A week or so before I left for Lisbon I found a bottle of an old Portuguese wine in my cellar: 1970 Colares Chitas. It had been given to me some 25 years ago by its producer, Antonio Bernardino Paolo de Silva. This occurred when I’d made a beeline for his winery after having learned that his vines – as were all wines in the Colares Chitas appellation – were ungrafted. They were safe from grafting due to the special properties of Colares’s sandy soil, in which the phylloxera could not establish itself.

 

I examined the bottle, which I’d forgotten about. I now recalled that it had been a good twenty years old when it was handed to me a quarter of a century ago. Now it was now close to a half-century. Level, well into neck. The colour gave off scarlet flashes when the bottle was held against a bright light. It was as limpid and lustrous as a ruby in a spotlight.
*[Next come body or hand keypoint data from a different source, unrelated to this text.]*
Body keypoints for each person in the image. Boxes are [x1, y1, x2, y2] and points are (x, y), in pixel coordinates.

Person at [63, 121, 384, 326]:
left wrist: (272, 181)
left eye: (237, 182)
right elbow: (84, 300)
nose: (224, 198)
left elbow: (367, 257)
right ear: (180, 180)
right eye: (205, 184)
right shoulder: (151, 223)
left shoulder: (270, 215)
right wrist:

What a good idea it would be to taste it before leaving for Lisbon! Out came the cork. Because of its rich colour, high viscosity, and intense aroma I decanted it.

 

It seemed overly tannic to begin with, but that seeming intransigence abated in no time at all. Before my very eyes, beneath my very nose, it morphed into a truly bewitching potion:

 

1970 COLARES CHITAS VINHAS VELHAS

At 49 years, this has a solid, glowing plum-purple colour, not unlike that of a top Barolo, with a gingery purple rim. The bouquet is a fascinating, spicy amalgam of aromas, with suggestions of plum jam, ginger, cinnamon, and camphor. Within minutes hints of chocolate enter into the picture, as well as something ferrous. It gains in deliciousness by the minute, rounding out in the glass, turning increasingly sumptuous, with a uniquely Portugese vitality – think Douro – having a certain affinity with that great Douro red, Barca Velha. But there’s also a special complexity, of unique terroir, that gives it an affinity with a fine Gevrey Chambertin ( Latricières Chambertin, with its sinewy structure). A wonderful bottle.

 

I simply had to pay a visit to the winery, Adega Beira Mar. On arranging an appointment I was delighted to learn that the man who’d given me that bottle a quarter-century ago was still active – and still in charge of the estate. Senhor da Silva, who must be well into his eighties, is full of life and vigour, and gave us a thorough tour of his winery, which doesn’t seem to have changed much over the decades. The wine (only 2,000 bottles a year) is matured in old wooden foudres prior to bottling. One such foudre was from 1886 (the year is inscribed on its front), and others are not much younger.

 

With a taxi waiting to transport us back to Lisbon (some 40 km away), we only had time to taste one Colares Chitas:

 

2009 COLARES CHITAS VINHAS VELHAS

An intense blue-purple to the very rim, it gives off a soft maturing nose, of bilberry, liquorice, and violet. The flowery aspect is very pronounced. Soon notes of sloe can be discerned, with a sloe-like acidty giving cut. The wine seems light at this stage, with an ethereal aspect, but will doubltless fill out, as often happens with potentially great wines. The finish at the moment is on the light side, and a bit astringent. Nonetheless, the wine has great presence and needs at least a decade to show its true structure.

 

As we left, Senhor da Silva gave me a bottle of the 2006, which I was able to taste at the end of the stay, in the charming Gambrinus restaurant, a delightful old-style establishment with an Art Nouveau interior which greatly pleased the eye. That bottle, three years older than the ’09, was absolutely delectable, a wine of great depth and complexity, with a velvety texture and extremely long on the palate. We ended up almost fighting for the last drops.

 

The aftertaste finished after a few minutes. Yet haunted me throughout the flight home.